Modification records
Start of Block
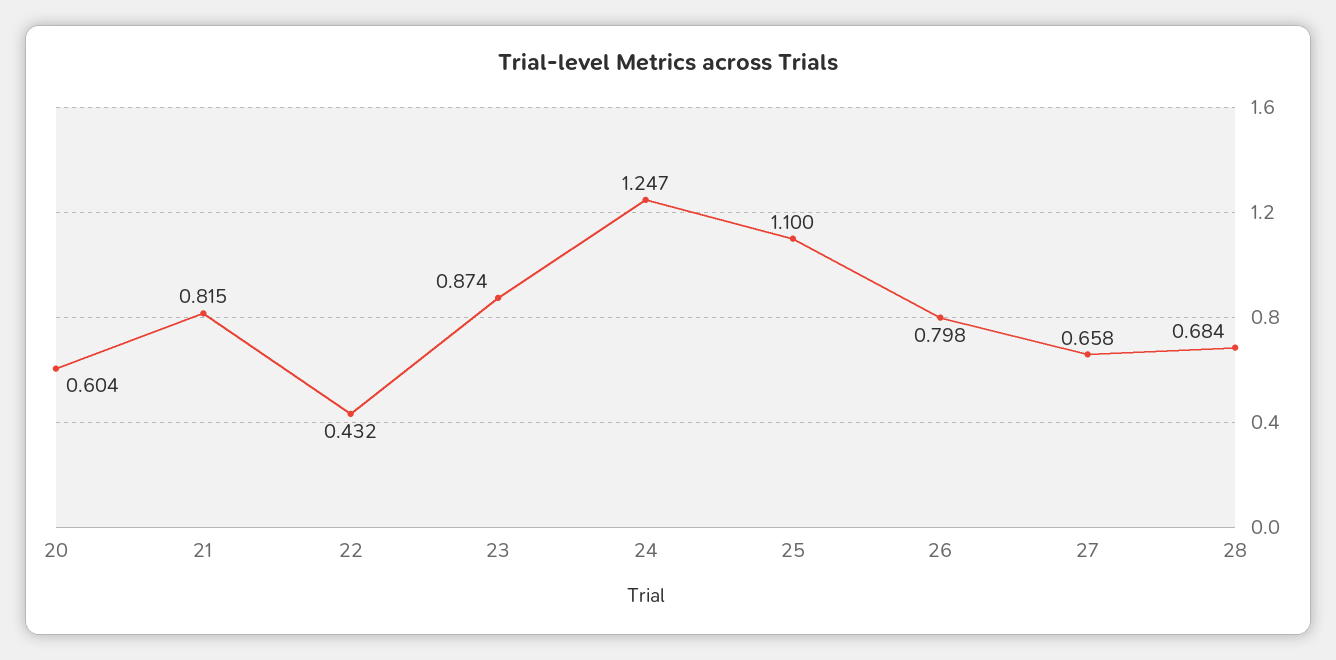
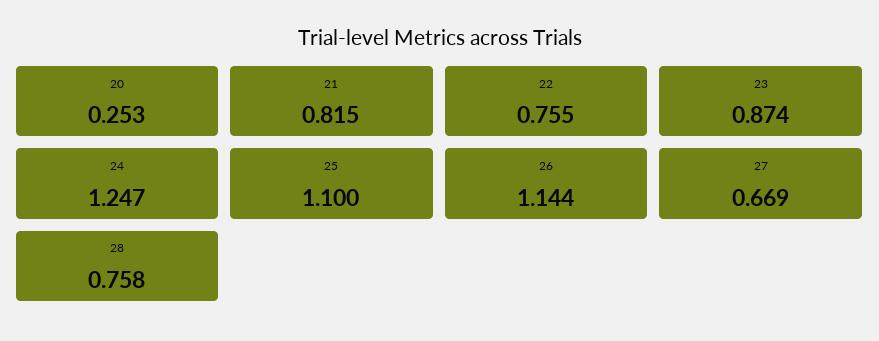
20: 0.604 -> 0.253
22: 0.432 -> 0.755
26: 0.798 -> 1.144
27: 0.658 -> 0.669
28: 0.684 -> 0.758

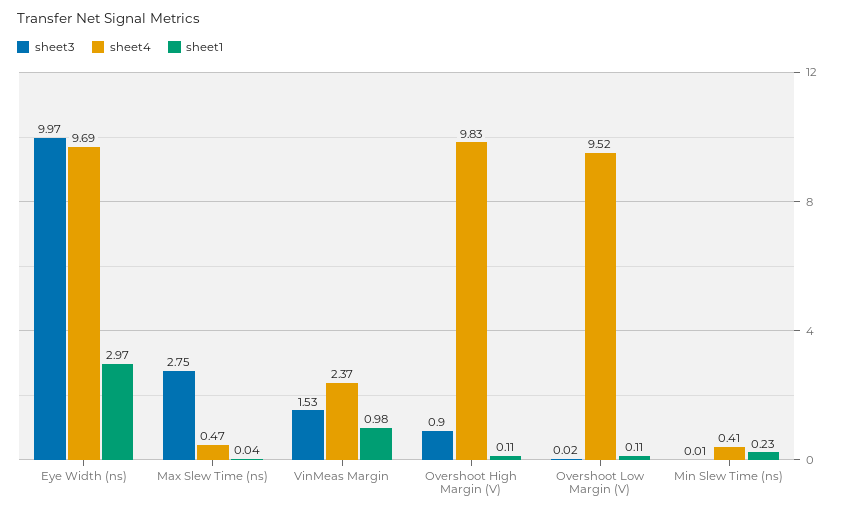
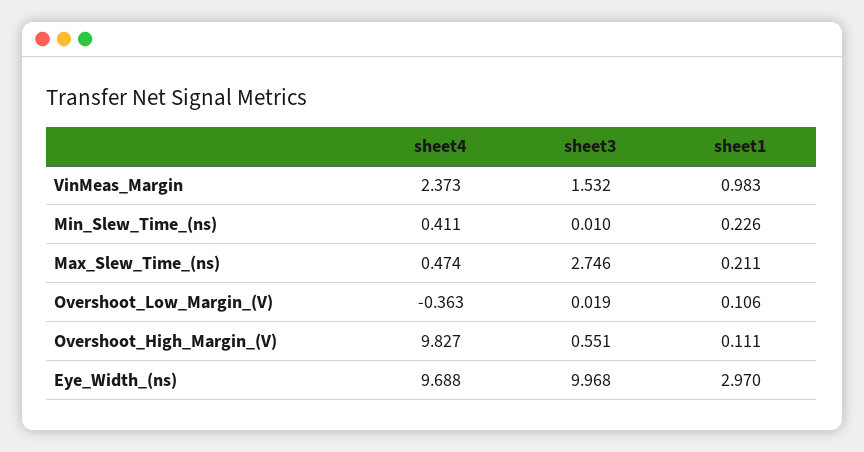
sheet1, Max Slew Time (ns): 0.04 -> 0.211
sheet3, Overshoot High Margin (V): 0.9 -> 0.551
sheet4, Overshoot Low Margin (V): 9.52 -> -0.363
End of Block
> Task: Among the records above, find each line containing the string "Margin" and copy it.

> Written solution:
sheet3, Overshoot High Margin (V): 0.9 -> 0.551
sheet4, Overshoot Low Margin (V): 9.52 -> -0.363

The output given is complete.